Data records:
<<<<

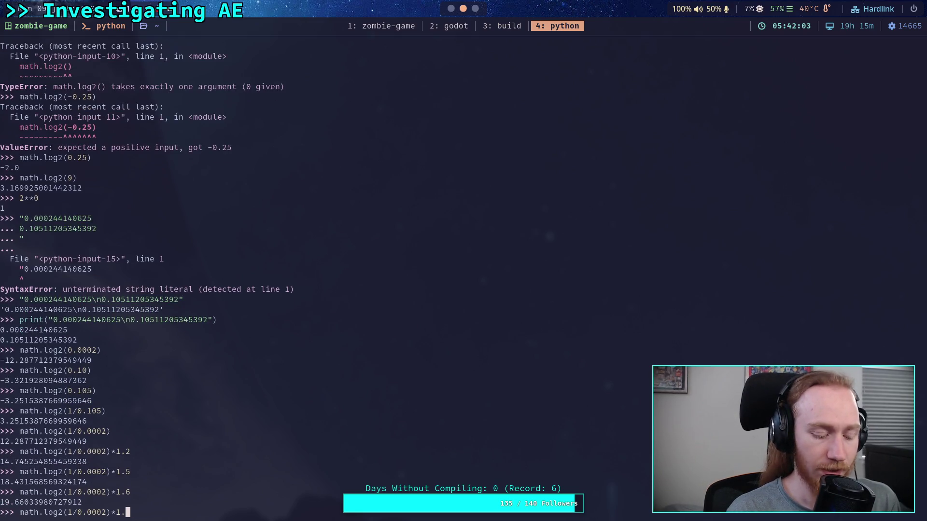
pyautogui.write('83333')
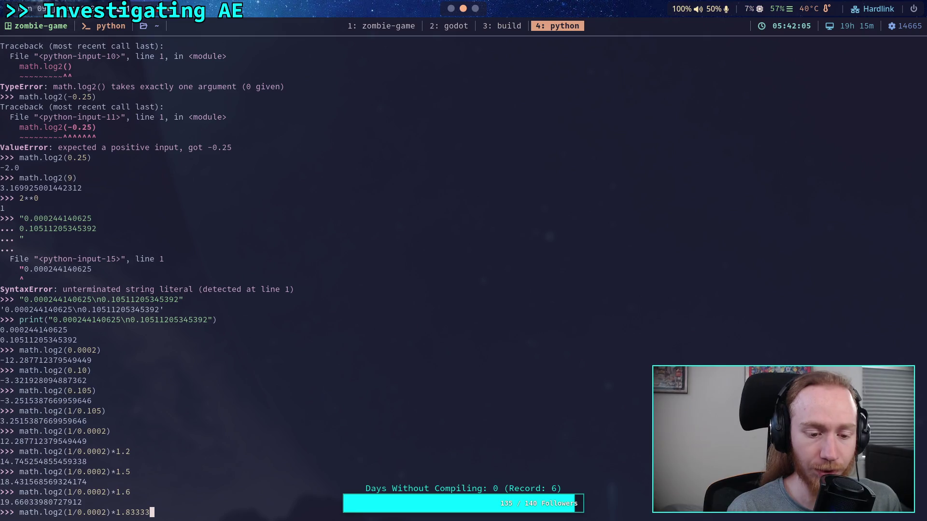
pyautogui.write('3')
pyautogui.press('Return')
# Step: Evaluate math.log2(1/0.105)*1.833333, giving about 5.96
pyautogui.press('Up')
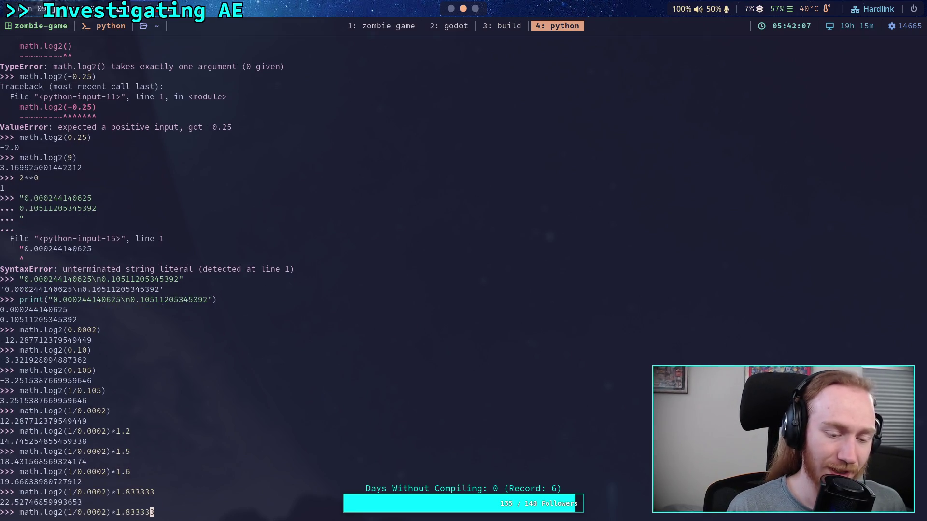
pyautogui.press('Left')
pyautogui.press('Left')
pyautogui.press('Left')
pyautogui.press('Delete')
pyautogui.press('BackSpace')
pyautogui.press('BackSpace')
pyautogui.press('BackSpace')
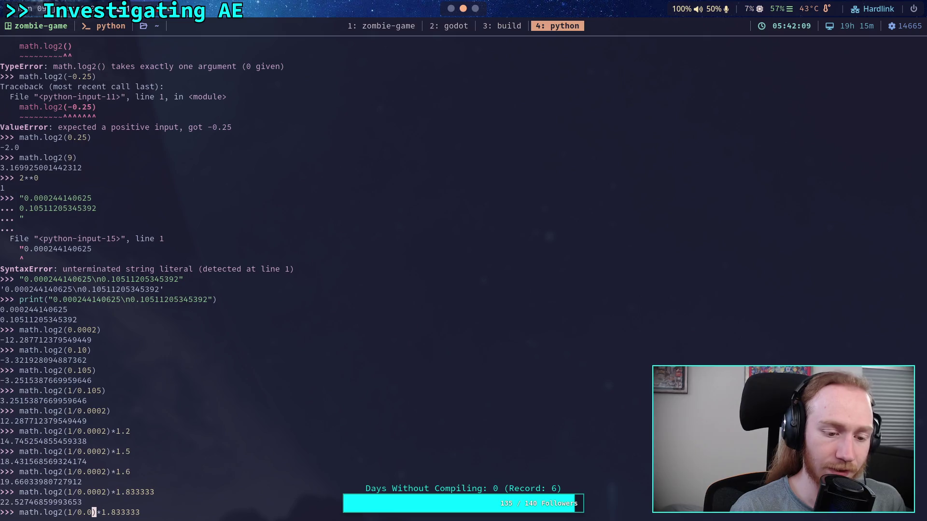
pyautogui.write('105')
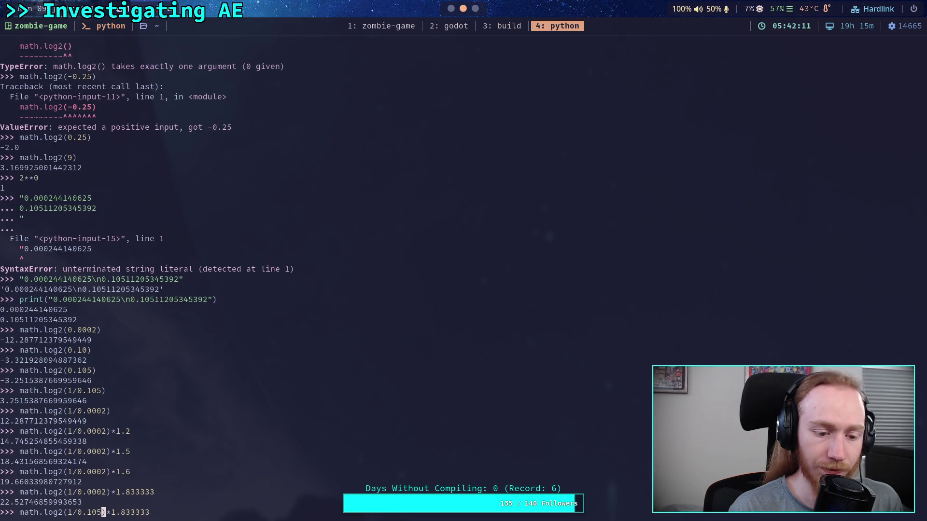
pyautogui.press('Return')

>>>>

→ **What the task requires**
The records above need to be copied exactly, though not their pictures.

→ **Answer for this exercise**
pyautogui.write('83333')
pyautogui.write('3')
pyautogui.press('Return')
# Step: Evaluate math.log2(1/0.105)*1.833333, giving about 5.96
pyautogui.press('Up')
pyautogui.press('Left')
pyautogui.press('Left')
pyautogui.press('Left')
pyautogui.press('Delete')
pyautogui.press('BackSpace')
pyautogui.press('BackSpace')
pyautogui.press('BackSpace')
pyautogui.write('105')
pyautogui.press('Return')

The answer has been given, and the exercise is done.